Tuesday, November 13, 2007

Pay More for a Good Movie? Sure!


By Gina Carbone

Movie studios and theater chains don’t want anyone moving their cheese. Even if you move it to a better spot.

Last weekend I drove more than an hour to catch the nearest showing of the Coen brothers’ new film, “No Country for Old Men.” I gladly got their three hours early to pay $9.25 for a sold-out evening show, plus parking and gas.

At the same theater are films like “Wristcutters: A Love Story” and “The Price of Sugar.” They are not selling out. Not mandating a line. Not requiring weekend planning. And yet tickets cost the same for all.

At my local multiplex, “Bee Movie” is playing every five minutes. It’s selling well. Also at my theater, but not showing quite as often or doing nearly as well, is “Gone Baby Gone.” Guess how much tickets are for both?

A recent Detroit Free Press article by Terry Lawson argued the one-price-fits-all model is outdated. I agree. I would add that the set-showtimes and free-for-all seating models are also outdated.

There’s no need for a sweet PG movie and a torture porn R to be sharing the same basic schedule. Odds are, the 10 p.m. “Bee” and 11 a.m. “Saw IV” are going to be echo chambers.

And when’s the last time you actually enjoyed watching a movie from the front row? It either killed your neck or made you nauseous or both. You could be the first in line for tickets, but if you decide to help sustain your local theater by buying an overpriced popcorn and get to a seat after your cheapskate neighbors, you may be split up from your friends and family. What’s the problem with setting a seat number when you buy a ticket -- like every other major concert or theater venue -- with the first two rows as the true cheap seats?

In the Free Press article, Lawson references Radiohead’s decision to release their album “In Rainbows” online at whatever price fans wanted. (Including nada.) According to the story, the album was downloaded more than a million times with the average buyer paying about $8.

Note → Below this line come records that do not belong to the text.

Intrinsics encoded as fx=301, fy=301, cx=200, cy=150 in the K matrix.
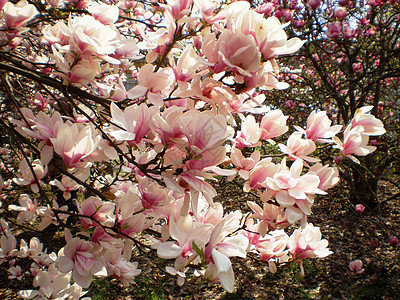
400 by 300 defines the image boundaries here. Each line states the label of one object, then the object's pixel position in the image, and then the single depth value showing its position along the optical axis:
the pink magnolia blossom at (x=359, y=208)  3.58
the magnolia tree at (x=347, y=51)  3.36
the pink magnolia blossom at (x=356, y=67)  4.69
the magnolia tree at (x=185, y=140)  0.76
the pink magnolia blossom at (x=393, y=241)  2.95
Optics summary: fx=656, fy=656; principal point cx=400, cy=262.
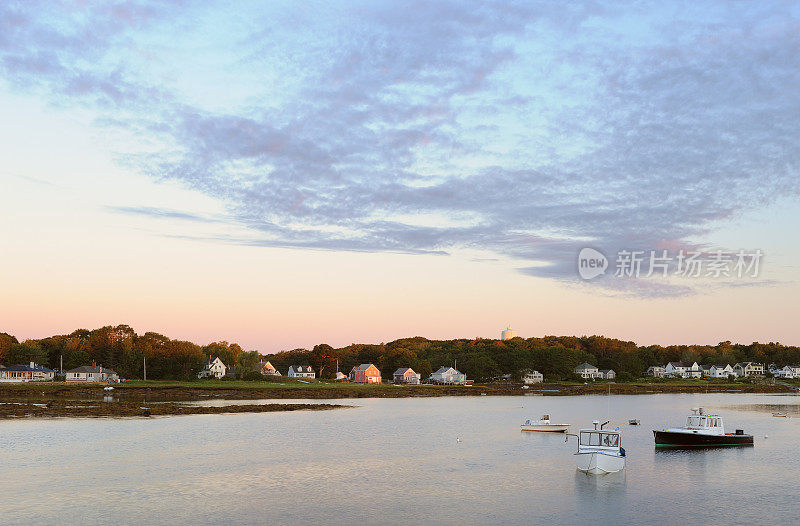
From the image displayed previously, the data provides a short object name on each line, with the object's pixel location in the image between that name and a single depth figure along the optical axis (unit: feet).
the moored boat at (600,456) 145.79
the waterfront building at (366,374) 593.42
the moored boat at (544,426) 232.53
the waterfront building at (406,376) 597.11
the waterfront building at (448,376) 609.42
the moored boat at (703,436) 192.95
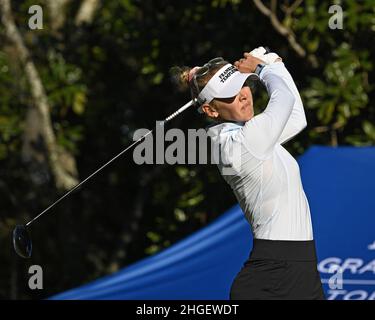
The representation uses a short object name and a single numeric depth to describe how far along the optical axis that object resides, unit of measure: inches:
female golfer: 309.1
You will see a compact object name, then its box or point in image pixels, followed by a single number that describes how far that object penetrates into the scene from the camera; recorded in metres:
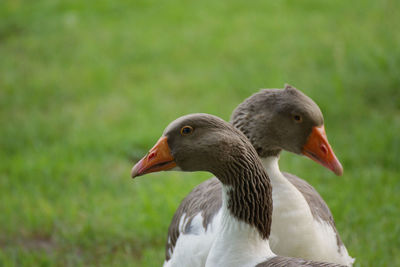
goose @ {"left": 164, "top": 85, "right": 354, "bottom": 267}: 6.16
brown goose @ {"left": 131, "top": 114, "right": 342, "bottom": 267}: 5.34
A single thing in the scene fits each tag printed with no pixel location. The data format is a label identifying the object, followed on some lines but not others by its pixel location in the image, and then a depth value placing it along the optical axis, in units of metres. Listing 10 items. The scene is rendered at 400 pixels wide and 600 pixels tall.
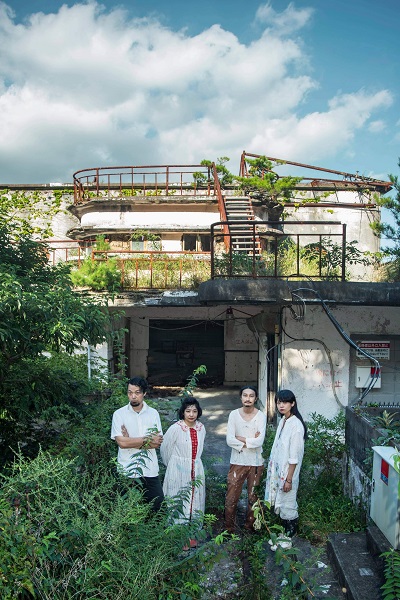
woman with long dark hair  5.14
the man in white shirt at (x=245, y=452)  5.55
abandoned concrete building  8.95
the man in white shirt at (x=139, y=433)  4.95
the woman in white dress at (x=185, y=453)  5.30
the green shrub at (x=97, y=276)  11.60
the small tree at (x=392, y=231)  10.49
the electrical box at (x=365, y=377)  9.48
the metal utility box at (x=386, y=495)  3.96
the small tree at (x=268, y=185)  15.62
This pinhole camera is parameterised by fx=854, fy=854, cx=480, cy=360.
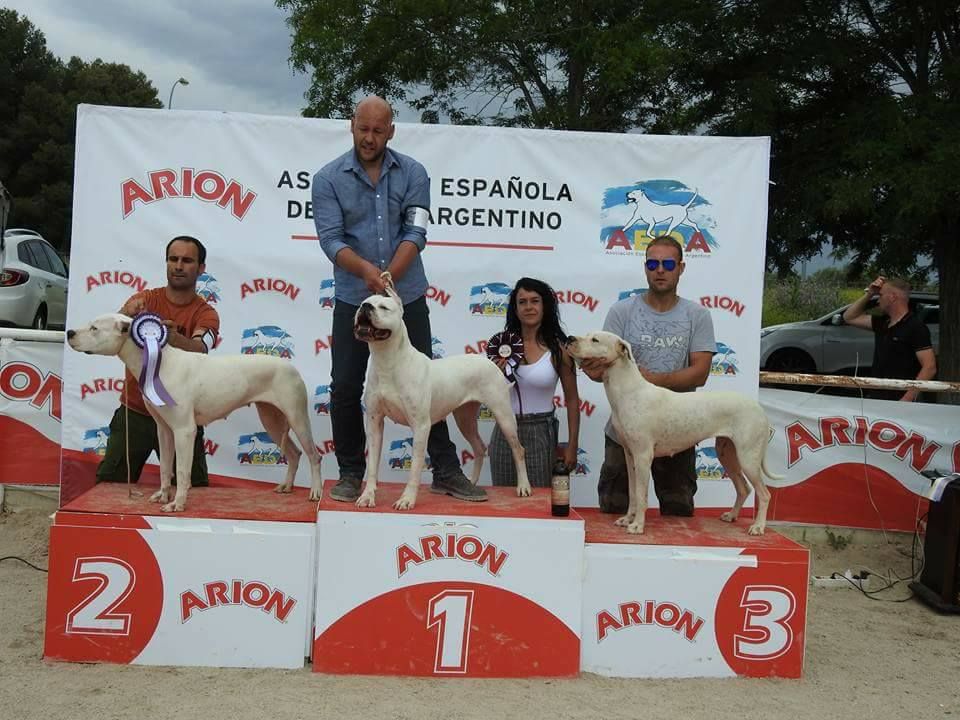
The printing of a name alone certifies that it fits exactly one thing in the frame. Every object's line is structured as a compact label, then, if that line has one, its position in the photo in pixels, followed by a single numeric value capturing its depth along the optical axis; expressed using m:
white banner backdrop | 5.99
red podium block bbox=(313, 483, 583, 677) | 4.01
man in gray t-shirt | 4.66
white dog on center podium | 3.84
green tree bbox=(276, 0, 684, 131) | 12.61
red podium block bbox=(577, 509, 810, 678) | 4.14
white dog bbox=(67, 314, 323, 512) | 4.08
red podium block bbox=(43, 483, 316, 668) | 4.00
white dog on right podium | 4.26
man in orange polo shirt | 4.65
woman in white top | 5.05
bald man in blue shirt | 4.26
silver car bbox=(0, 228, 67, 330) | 11.59
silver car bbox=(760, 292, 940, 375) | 12.95
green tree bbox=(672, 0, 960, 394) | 8.53
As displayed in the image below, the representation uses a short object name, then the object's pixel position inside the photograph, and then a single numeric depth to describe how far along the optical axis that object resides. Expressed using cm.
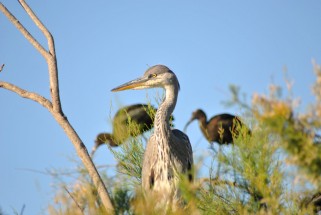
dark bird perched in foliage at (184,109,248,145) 2420
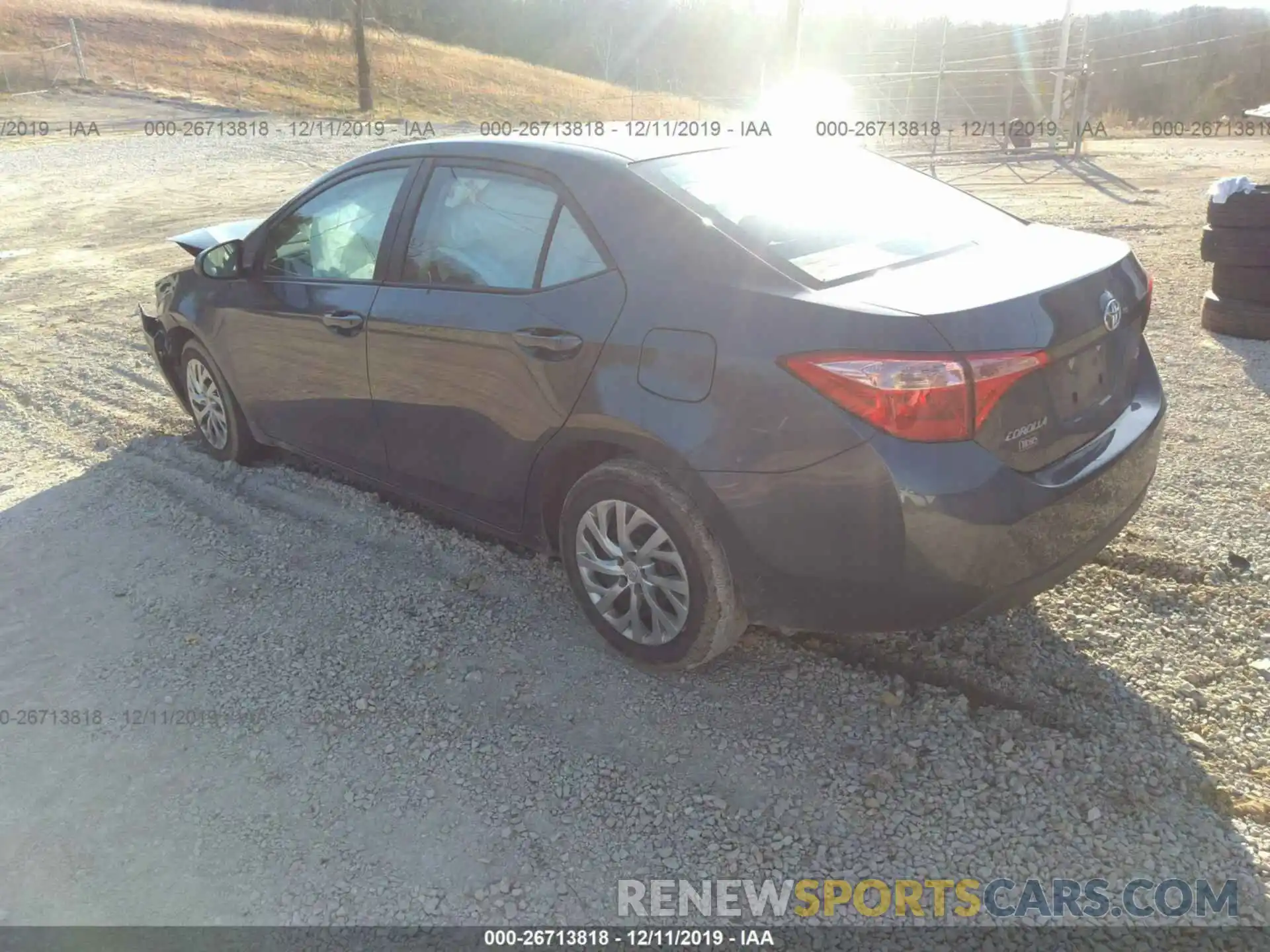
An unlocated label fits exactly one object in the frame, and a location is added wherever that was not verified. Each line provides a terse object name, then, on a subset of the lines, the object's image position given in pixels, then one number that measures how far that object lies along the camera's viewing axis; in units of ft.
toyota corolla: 8.46
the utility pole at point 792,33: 69.26
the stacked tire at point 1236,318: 20.92
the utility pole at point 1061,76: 76.84
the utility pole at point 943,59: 75.00
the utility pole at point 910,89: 80.36
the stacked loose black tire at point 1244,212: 20.17
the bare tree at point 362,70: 114.11
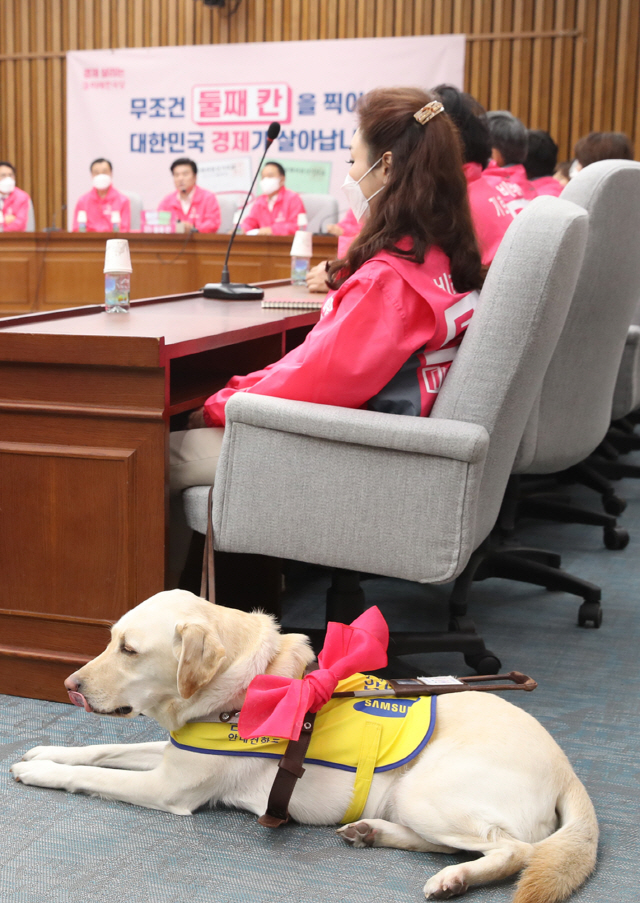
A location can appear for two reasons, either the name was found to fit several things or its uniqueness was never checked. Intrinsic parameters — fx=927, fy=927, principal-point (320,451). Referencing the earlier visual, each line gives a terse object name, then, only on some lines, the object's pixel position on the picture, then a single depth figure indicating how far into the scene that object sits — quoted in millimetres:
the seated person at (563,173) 5589
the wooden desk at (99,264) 6219
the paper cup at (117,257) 2244
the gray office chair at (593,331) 2164
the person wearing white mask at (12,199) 7980
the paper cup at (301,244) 3762
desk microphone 2871
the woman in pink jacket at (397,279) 1674
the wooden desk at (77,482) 1783
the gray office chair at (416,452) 1615
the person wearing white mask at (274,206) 7262
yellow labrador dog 1292
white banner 7996
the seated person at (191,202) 7691
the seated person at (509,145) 3871
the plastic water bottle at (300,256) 3766
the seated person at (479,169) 2748
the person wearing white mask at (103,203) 7855
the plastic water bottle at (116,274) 2250
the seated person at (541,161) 4715
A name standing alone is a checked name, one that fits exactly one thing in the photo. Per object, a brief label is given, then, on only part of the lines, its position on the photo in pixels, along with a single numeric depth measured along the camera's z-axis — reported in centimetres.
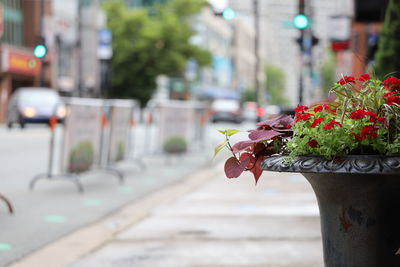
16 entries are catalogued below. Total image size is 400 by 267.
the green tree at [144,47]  5347
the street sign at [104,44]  3697
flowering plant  311
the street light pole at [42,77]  3778
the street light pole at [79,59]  3809
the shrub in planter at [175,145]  1557
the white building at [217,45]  8912
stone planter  312
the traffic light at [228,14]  2233
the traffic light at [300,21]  1658
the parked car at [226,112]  4697
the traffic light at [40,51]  1255
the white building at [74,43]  5481
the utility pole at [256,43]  2253
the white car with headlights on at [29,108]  2930
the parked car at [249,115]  6221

Acknowledging that Radiohead doesn’t have the same corporate responsibilities as movie studios and theater chains, Lawson puts forth a proposal: “Consider the fate of a couple of great movies that no one is seeing, ‘Into the Wild’ and ‘Michael Clayton.’ What if the distributors of those movies advertised reduced ticket prices for these films, say on one Sunday? Or on weekday nights when theaters are empty, anyway? How about cheaper prices for those small, truly independent and foreign films that have been muscled out of the art houses by the studio's boutique divisions? Would that entice audiences and distributors to take a chance?”

This is hardly redefining pi. Most of the world already sets prices by demand. Parents are eating each other alive to get tickets to Hannah Montana’s sold-out shows -- in any unsqueaky clean way possible. A local band’s concert at the local concert hall is not going to go for the same as the Police’s latest reunion tour. Chances are your community theater’s production won’t require the hundreds you could dish out for a high-profile Broadway show.

Granted, you can’t see “Wicked” at any theater across the country; naturally it’s going to cost more when more people are vying for the same seats. But at least on Broadway you know what seat you are going to get. You and your friends can book the orchestra for X amount, if you are treating yourselves, or be content with a restricted view in the back of the balcony for less.

Movie theaters are long overdue to match this common sense price setting. The actual cost could be left to the discretion of the theater owners. If “Harry Potter and the Half-Blood Prince” is opening tonight, chances are about 100 percent it’s going to sell out. So you raise the price -- a lot. It’s not like Dad would risk patricide by staging a boycott. Meanwhile, you offer a cheap, art-house sweetie like “Once” next door for less -- a lot.

Spillover audience? Doubt it, but the law of averages would likely leave theaters in the black. They don’t make the bulk of their money from ticket sales anyway. They get you on the humungous popcorns, sodas and overpriced M&Ms. And you should pay, happily, or they’ll just start charging $20 for everything.